* Extract provided *
Start of Block

One association that’s already announced itself is newcouncil.ca, led by Stephen Hammond, the lawyer who founded Mad As Hell, the neighbourhood group opposed to the tent city that arose on Victoria’s courthouse lawn in 2016. As Hammond told CFAX recently, newcouncil aims to “overthrow” the current lineup, and replace them “with reasonable people who don’t deal with ideology.”
“A lot of people aren’t happy with the present council,” says Hammond. Around 250 people are on his email list, and via surveys, he’s distilled what they want into a set of objectives, including “a focus on Victoria’s core services,” “fiscal responsibility,” “fair and even enforcement of laws,” and planning that assumes cars “are still a fundamental form of transportation” — all concerns he says the council has largely abandoned.
Hammond’s group recently formed an alliance with “Club 89,” a group of Downtown businesspeople. (Helps defeated Dean Fortin by 89 votes.) Insiders say the alliance has at least eight potential council candidates — Hammond is not running — including several with community profiles and small-business experience. Their discussions have included BC Liberal staffer Andrew Reeve, and former diplomat Hilary Groos, both of whom ran for council in 2014, but no one has emerged yet as a mayoral candidate.
Facing off against them will be Together Victoria, a youthful, Green-NDPish electors’ organization. According to its materials, Together Victoria (formerly “Organize Victoria”) formed because progressive candidates didn’t run an identifiable slate in 2014, “preventing the opportunity for strong progressive turnout to be translated into a strong majority at the council table.” Its objectives, developed in five workshops with more than 100 participants, are to “create a city that is affordable and inclusive”, “prioritize infrastructure that impacts social and environmental justice”, and “foster greater democratic engagement” — although it also says its members may be suspended if they are “not able to acknowledge and address their own oppressive behaviour.” (Focus contacted Together Victoria’s principals, but they declined to be interviewed until they officially launch in mid-May.)
Together Victoria apparently aims to field three new candidates, in the hope of knocking off business-oriented incumbents Geoff Young, Margaret Lucas, and Chris Coleman, who got the last three council spots in 2014. Rumoured nominees include Laurel Collins, a PhD candidate in sociology and leadership studies at UVic, Sharmarke Dubow, a refugee worker for the Inter-Cultural Association of Greater Victoria, and Sarah Potts, an organizer for the federal Greens.
Who is actually running will soon become apparent. But the responsibilites they face, if elected, are already clear. They will steer a corporation with a $224-million operating budget and more than 1,000 employees. In the coming term, they will oversee construction of a new fire hall, possibly a new swimming pool, repairs to the Bay Street Bridge and century-old underground pipes, and the ongoing development of neighbourhoods, parks, and hundreds of buildings.
Victoria needs articulate people with common sense, experience handling employees and questioning consultants, practical ideas about how to improve the City, and the determination — and the time — to see them realized. Those qualities are not as common as one would hope.
Ross Crockford is not running for Council, as he abhors long meetings in any room without a well-stocked bar.

End of Block

* Tasks for this exercise *
[a] Copy the part of the piece on Victoria's council race that opens with the words containing "Facing off against" and closes with "launch in mid-May.)".
[b] According to the piece on Victoria's council race, by how many votes did Helps defeat Dean Fortin?

Dataset entries
Start of Block

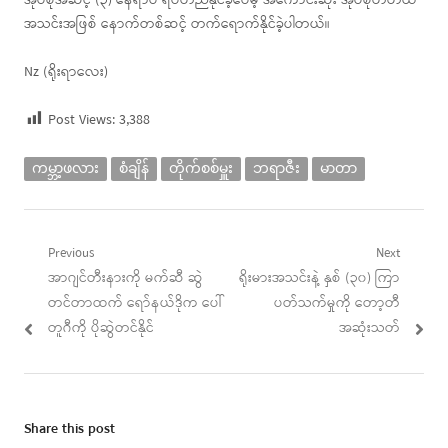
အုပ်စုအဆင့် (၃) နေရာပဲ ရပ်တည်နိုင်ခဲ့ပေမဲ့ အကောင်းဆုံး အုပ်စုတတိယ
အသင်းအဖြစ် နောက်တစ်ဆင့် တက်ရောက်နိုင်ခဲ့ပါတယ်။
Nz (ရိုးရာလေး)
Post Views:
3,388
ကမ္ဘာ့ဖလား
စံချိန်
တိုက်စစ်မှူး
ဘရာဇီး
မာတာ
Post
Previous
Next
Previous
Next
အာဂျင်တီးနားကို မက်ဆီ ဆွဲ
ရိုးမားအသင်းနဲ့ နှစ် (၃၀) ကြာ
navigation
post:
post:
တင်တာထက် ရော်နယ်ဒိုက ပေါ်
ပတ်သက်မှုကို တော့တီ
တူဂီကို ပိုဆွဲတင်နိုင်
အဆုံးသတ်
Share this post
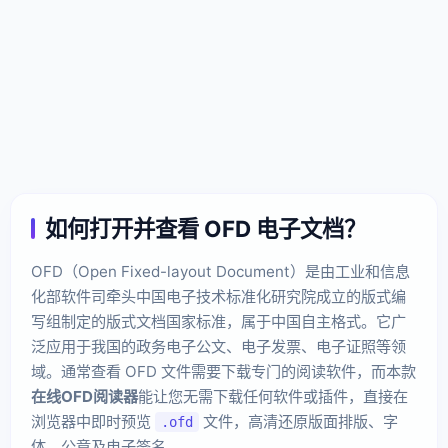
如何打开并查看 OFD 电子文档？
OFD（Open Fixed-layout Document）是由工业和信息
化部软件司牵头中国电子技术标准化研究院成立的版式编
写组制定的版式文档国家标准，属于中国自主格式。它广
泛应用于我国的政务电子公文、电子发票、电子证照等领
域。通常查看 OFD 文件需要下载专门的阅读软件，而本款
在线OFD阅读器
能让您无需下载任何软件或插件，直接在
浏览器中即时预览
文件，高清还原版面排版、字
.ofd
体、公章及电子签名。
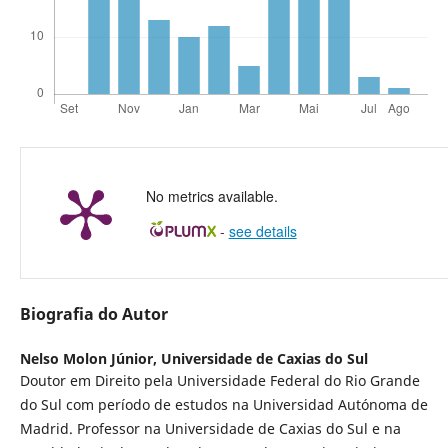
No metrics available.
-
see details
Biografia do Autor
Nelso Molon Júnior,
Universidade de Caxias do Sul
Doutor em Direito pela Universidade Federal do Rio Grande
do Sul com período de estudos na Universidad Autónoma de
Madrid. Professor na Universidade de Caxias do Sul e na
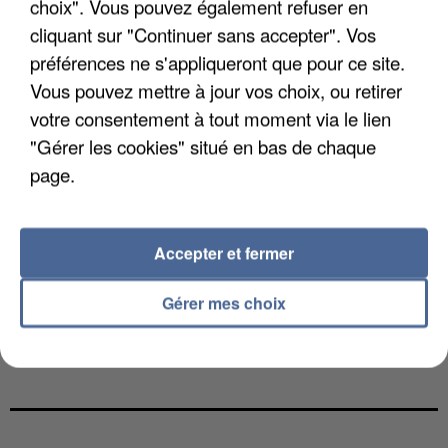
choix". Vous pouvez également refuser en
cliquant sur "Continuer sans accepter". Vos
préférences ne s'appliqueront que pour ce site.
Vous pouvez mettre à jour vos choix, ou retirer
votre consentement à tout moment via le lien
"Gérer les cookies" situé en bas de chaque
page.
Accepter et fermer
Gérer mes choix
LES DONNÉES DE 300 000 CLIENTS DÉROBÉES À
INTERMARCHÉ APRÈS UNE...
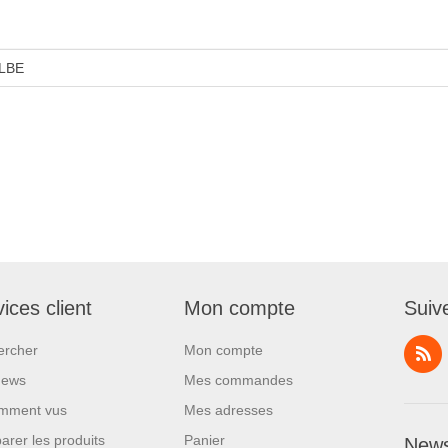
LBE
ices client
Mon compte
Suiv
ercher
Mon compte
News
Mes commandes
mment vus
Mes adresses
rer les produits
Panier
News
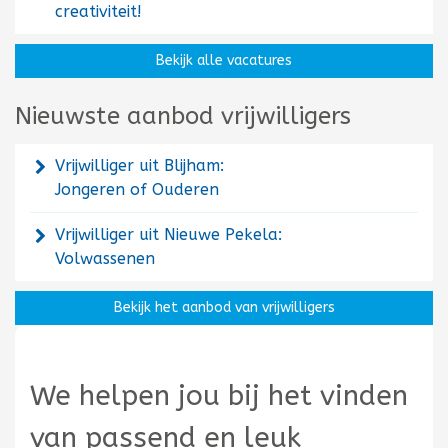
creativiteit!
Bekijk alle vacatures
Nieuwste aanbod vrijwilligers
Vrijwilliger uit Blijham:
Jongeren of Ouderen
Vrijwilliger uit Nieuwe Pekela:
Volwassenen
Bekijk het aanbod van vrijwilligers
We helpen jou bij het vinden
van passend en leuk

End of Block
Start of Block

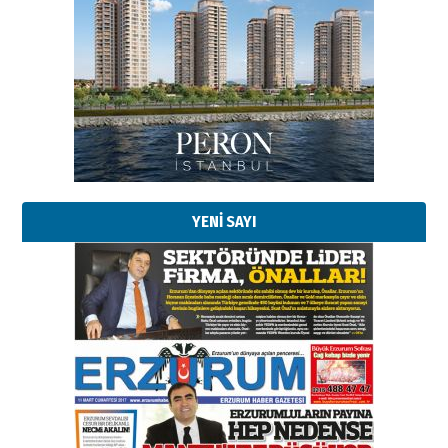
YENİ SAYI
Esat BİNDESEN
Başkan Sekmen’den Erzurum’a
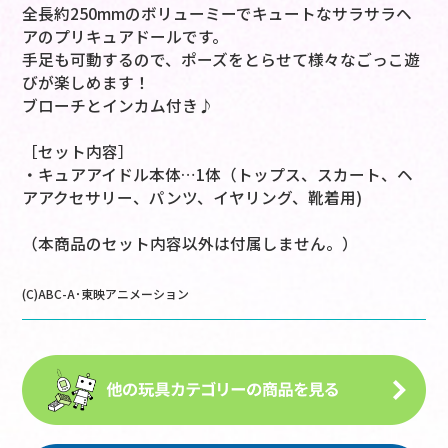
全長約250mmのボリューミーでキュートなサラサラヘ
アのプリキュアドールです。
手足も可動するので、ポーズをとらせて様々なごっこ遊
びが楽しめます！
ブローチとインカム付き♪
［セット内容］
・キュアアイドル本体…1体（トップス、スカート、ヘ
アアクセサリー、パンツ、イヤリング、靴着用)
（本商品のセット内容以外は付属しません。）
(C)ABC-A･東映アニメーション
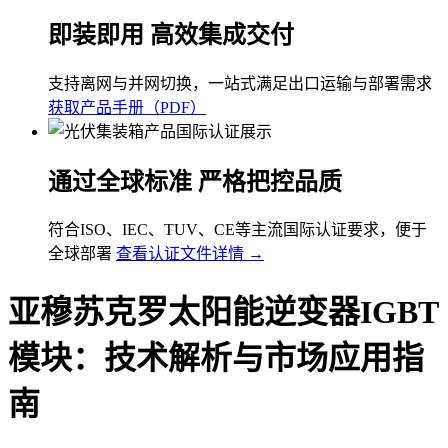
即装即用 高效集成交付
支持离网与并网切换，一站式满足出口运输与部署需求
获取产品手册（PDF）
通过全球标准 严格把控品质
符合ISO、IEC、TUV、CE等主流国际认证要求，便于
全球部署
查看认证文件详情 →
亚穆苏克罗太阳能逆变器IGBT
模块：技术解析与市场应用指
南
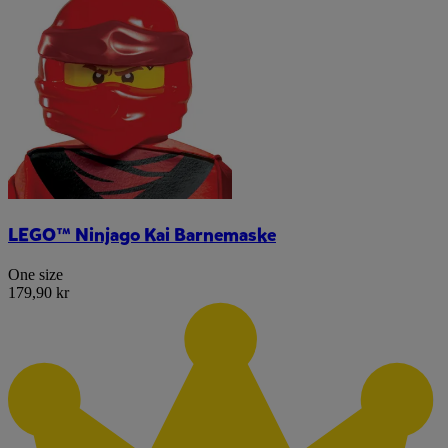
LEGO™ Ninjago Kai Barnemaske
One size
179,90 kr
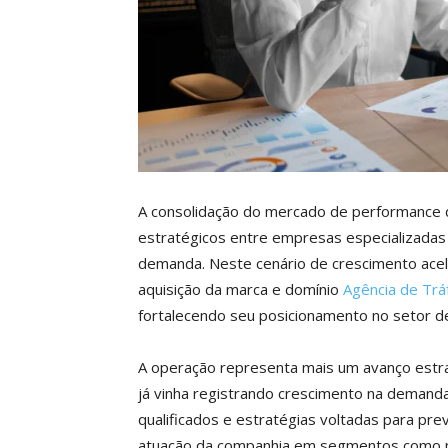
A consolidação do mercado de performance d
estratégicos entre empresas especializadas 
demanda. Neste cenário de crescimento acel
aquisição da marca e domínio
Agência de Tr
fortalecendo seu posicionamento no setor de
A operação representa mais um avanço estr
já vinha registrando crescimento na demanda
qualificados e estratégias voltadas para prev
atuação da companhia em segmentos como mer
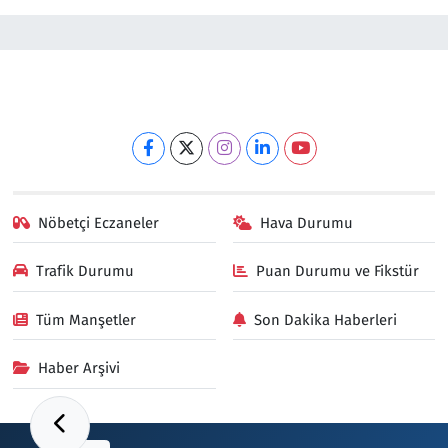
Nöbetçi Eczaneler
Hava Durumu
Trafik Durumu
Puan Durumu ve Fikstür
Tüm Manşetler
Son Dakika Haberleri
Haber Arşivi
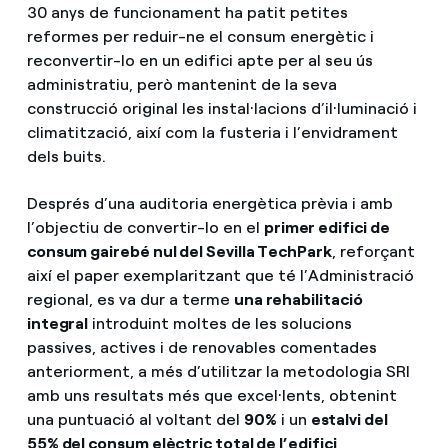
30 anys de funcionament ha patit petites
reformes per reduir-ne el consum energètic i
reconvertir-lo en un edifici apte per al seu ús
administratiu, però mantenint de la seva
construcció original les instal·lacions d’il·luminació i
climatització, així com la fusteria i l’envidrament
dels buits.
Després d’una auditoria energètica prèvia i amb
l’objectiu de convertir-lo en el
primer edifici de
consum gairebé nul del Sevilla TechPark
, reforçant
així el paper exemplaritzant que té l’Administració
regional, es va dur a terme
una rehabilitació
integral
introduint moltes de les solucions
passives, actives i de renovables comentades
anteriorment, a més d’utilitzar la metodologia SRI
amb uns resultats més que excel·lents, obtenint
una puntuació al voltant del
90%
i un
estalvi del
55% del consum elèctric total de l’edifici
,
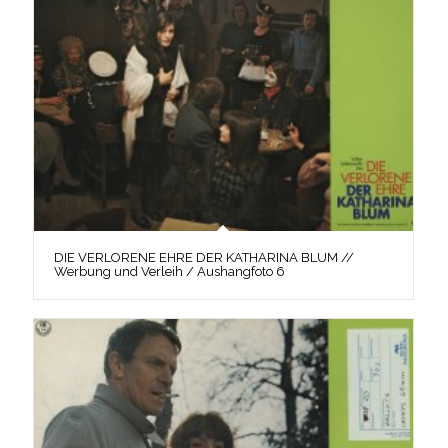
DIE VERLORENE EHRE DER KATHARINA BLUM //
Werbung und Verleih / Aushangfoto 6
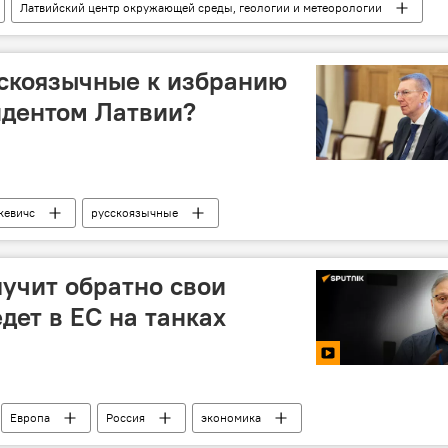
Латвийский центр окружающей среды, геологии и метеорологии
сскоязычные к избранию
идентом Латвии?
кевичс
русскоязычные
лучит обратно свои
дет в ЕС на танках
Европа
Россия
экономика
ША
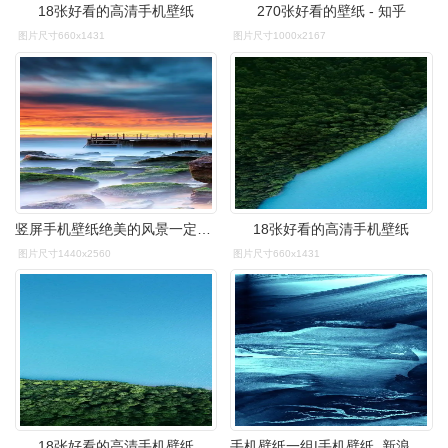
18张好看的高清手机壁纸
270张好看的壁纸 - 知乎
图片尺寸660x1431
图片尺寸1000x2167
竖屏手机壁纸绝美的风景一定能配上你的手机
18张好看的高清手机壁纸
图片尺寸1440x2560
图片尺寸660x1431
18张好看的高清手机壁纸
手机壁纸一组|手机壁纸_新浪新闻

End of Block
Start of Block

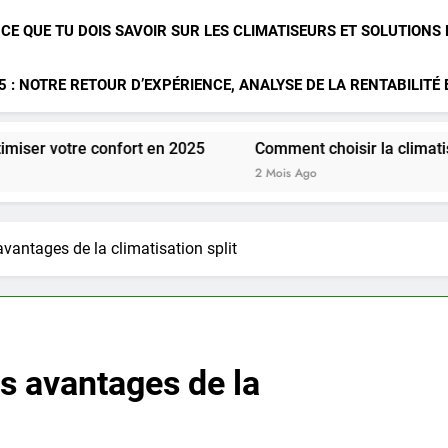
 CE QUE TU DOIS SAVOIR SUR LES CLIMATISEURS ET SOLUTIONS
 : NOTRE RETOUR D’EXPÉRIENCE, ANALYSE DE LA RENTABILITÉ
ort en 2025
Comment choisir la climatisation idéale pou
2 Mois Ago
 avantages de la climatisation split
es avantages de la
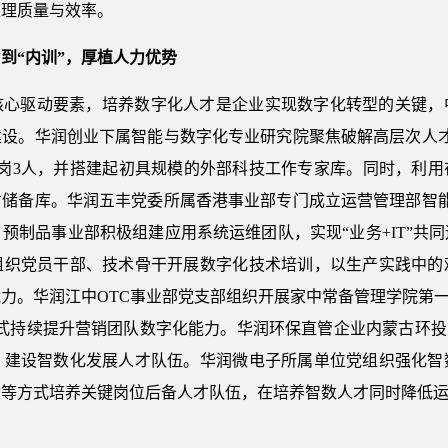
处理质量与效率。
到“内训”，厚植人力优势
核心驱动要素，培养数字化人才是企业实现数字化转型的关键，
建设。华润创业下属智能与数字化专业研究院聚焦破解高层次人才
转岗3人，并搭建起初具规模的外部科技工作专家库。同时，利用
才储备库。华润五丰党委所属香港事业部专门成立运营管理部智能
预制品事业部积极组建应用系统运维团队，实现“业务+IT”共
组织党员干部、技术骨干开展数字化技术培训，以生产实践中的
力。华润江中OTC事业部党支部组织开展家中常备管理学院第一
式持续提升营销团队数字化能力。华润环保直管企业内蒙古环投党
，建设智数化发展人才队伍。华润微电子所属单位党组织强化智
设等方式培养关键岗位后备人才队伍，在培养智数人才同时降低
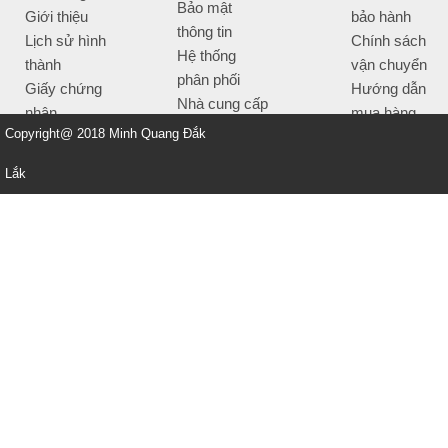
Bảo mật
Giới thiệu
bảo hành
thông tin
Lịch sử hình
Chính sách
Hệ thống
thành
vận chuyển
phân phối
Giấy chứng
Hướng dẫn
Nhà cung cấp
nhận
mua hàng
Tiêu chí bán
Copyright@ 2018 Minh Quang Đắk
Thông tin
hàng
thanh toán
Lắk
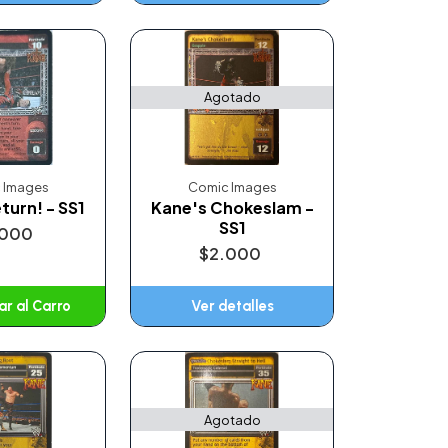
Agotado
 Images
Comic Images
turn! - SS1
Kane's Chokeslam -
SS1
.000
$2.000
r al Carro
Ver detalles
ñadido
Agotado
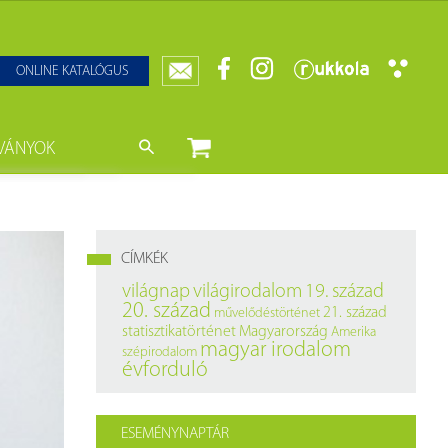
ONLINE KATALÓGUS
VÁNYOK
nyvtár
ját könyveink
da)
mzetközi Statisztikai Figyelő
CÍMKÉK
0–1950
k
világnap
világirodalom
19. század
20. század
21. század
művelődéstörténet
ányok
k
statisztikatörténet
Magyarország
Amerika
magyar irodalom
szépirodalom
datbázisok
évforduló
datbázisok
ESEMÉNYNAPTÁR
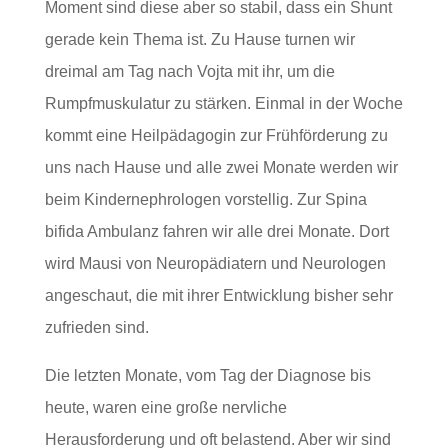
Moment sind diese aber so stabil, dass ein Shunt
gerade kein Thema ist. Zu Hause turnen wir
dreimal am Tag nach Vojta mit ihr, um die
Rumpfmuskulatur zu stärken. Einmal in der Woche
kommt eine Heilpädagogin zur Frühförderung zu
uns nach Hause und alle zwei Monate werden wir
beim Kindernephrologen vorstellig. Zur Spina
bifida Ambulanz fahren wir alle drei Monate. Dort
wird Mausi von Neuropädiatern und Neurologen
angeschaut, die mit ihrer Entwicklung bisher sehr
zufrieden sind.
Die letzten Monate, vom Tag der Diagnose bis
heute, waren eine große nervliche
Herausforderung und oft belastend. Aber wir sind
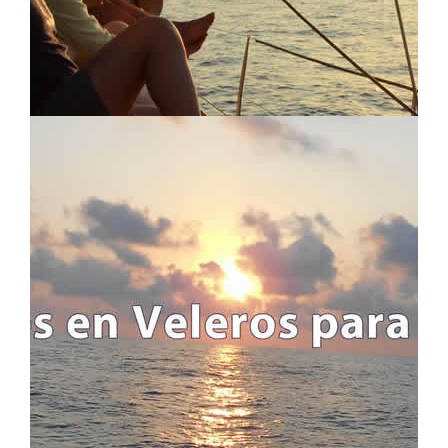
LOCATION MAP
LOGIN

End of Block

* Numbered answers *
[a]
Facing off against them will be Together Victoria, a youthful, Green-NDPish electors’ organization. According to its materials, Together Victoria (formerly “Organize Victoria”) formed because progressive candidates didn’t run an identifiable slate in 2014, “preventing the opportunity for strong progressive turnout to be translated into a strong majority at the council table.” Its objectives, developed in five workshops with more than 100 participants, are to “create a city that is affordable and inclusive”, “prioritize infrastructure that impacts social and environmental justice”, and “foster greater democratic engagement” — although it also says its members may be suspended if they are “not able to acknowledge and address their own oppressive behaviour.” (Focus contacted Together Victoria’s principals, but they declined to be interviewed until they officially launch in mid-May.)

[b] 89 votes.